▶ _GOAL OF THE EXERCISE_
The response must be made up of the lines in the entries below that contain "width".

▶ _LISTED ENTRIES_
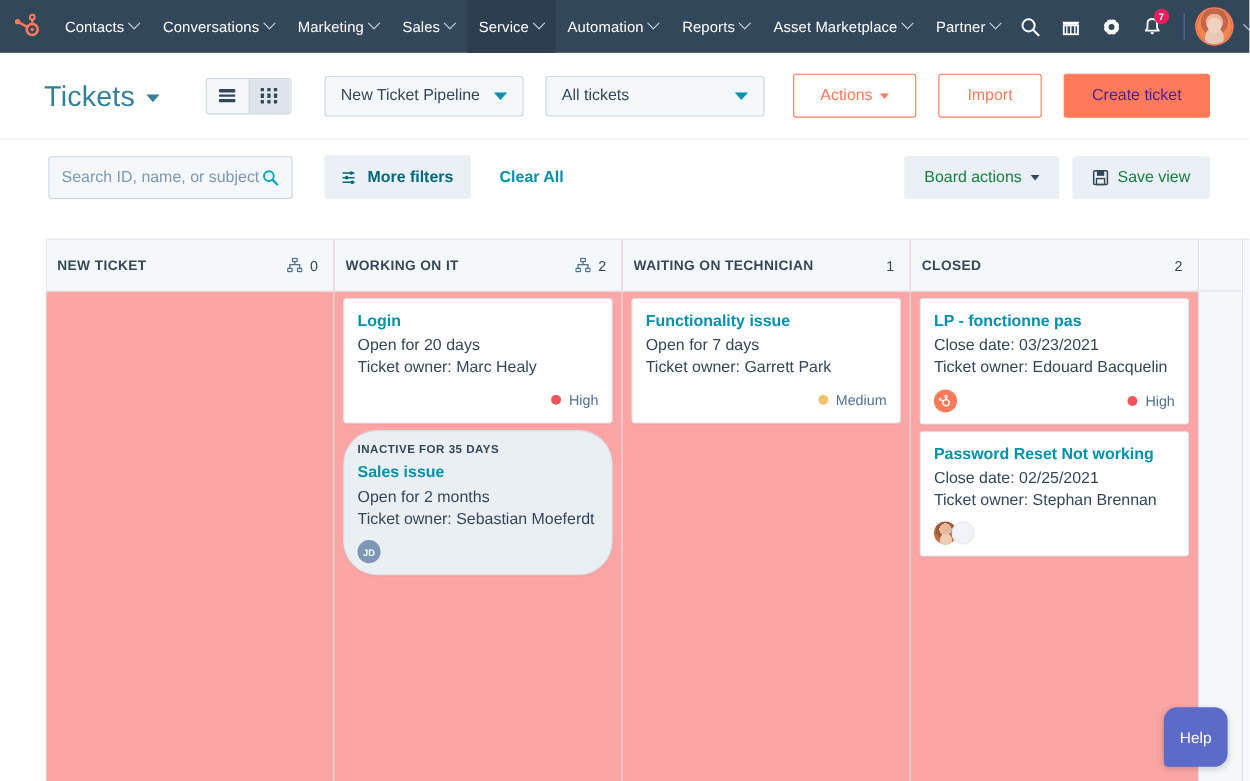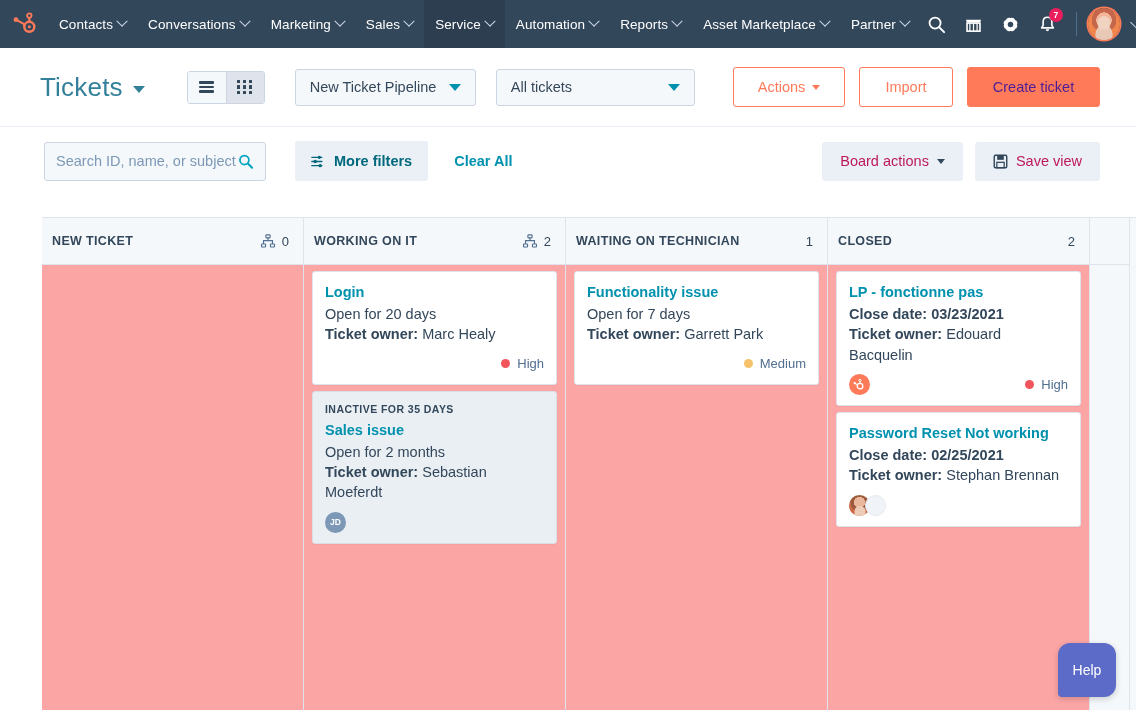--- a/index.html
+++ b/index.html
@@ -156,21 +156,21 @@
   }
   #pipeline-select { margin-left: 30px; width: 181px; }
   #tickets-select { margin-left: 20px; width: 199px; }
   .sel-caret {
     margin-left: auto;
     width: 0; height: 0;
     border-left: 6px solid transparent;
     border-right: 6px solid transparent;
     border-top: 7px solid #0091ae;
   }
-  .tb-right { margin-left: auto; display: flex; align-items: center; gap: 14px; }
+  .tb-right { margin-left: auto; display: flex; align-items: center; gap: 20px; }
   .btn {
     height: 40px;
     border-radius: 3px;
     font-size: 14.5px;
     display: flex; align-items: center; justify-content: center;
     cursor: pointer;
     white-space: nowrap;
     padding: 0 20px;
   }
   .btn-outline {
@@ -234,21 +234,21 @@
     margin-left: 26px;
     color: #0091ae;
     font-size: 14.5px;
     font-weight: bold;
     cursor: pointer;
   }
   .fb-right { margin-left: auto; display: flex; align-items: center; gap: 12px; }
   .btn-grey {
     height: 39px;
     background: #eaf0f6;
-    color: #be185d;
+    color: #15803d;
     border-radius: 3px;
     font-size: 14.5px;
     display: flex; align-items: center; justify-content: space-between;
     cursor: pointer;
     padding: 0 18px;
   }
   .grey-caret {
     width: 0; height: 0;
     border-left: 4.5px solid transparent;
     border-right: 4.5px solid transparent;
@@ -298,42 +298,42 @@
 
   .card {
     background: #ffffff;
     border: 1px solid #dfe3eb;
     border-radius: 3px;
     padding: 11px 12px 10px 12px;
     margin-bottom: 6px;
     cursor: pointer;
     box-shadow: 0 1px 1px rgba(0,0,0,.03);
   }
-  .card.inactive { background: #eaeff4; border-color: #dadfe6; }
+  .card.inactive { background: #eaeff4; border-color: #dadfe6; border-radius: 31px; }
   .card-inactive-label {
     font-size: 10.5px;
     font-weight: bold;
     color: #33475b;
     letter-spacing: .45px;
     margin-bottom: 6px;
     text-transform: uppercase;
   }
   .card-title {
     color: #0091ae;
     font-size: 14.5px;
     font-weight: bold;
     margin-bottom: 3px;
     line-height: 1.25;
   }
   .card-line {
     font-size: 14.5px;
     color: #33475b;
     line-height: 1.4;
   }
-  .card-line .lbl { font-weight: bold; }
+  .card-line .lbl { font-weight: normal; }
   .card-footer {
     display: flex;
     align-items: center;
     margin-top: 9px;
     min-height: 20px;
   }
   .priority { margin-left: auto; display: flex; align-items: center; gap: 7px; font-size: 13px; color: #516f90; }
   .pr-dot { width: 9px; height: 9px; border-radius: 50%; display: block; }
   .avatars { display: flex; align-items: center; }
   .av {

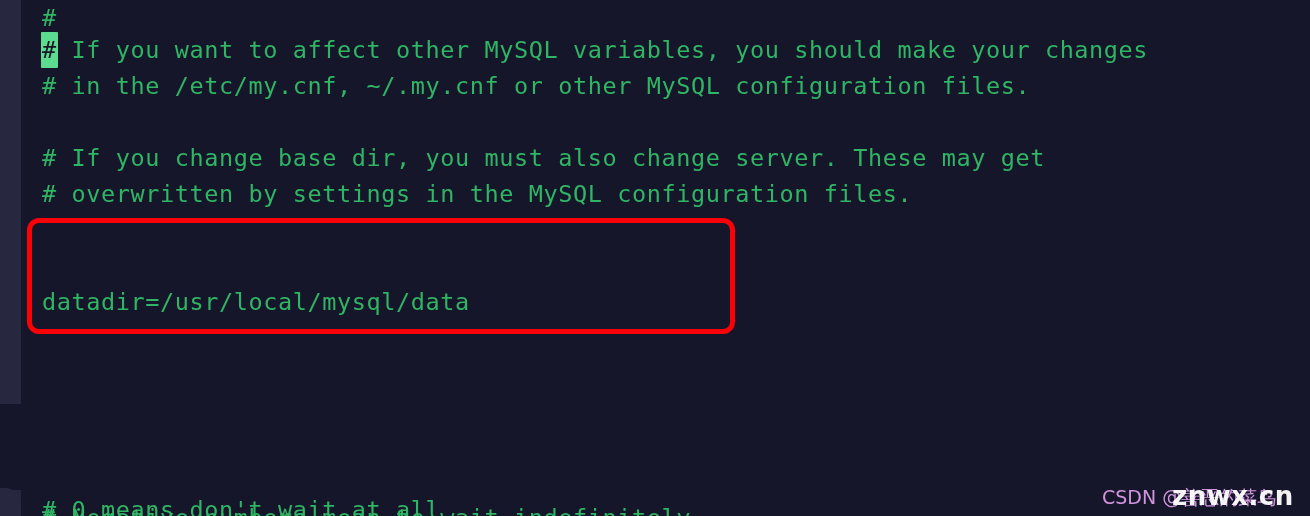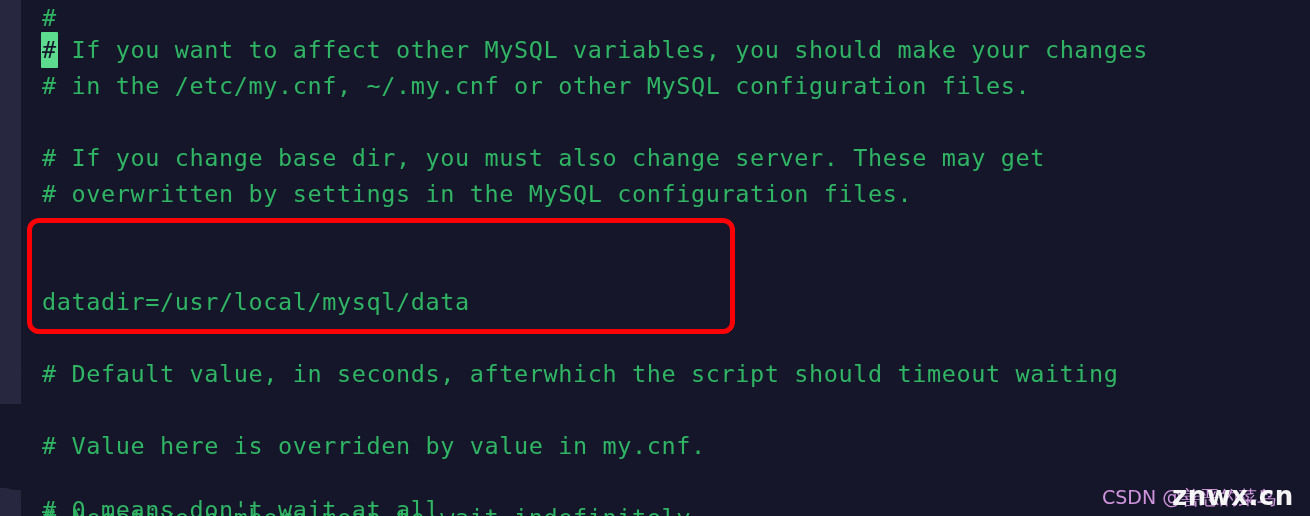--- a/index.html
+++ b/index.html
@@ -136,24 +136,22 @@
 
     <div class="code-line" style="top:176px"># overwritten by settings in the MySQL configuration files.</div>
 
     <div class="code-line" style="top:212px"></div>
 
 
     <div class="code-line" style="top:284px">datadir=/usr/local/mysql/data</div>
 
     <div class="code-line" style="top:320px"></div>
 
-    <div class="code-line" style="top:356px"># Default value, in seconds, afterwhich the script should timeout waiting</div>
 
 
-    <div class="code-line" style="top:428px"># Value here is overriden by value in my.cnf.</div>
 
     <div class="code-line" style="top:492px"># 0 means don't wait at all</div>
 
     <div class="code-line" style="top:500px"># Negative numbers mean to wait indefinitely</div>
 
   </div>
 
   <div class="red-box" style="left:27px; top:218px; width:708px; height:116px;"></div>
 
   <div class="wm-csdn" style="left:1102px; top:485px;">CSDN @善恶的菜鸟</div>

▶ _PROBLEM SOLUTION_
   #pipeline-select { margin-left: 30px; width: 181px; }
   #tickets-select { margin-left: 20px; width: 199px; }
     width: 0; height: 0;
     width: 0; height: 0;
   .pr-dot { width: 9px; height: 9px; border-radius: 50%; display: block; }
   <div class="red-box" style="left:27px; top:218px; width:708px; height:116px;"></div>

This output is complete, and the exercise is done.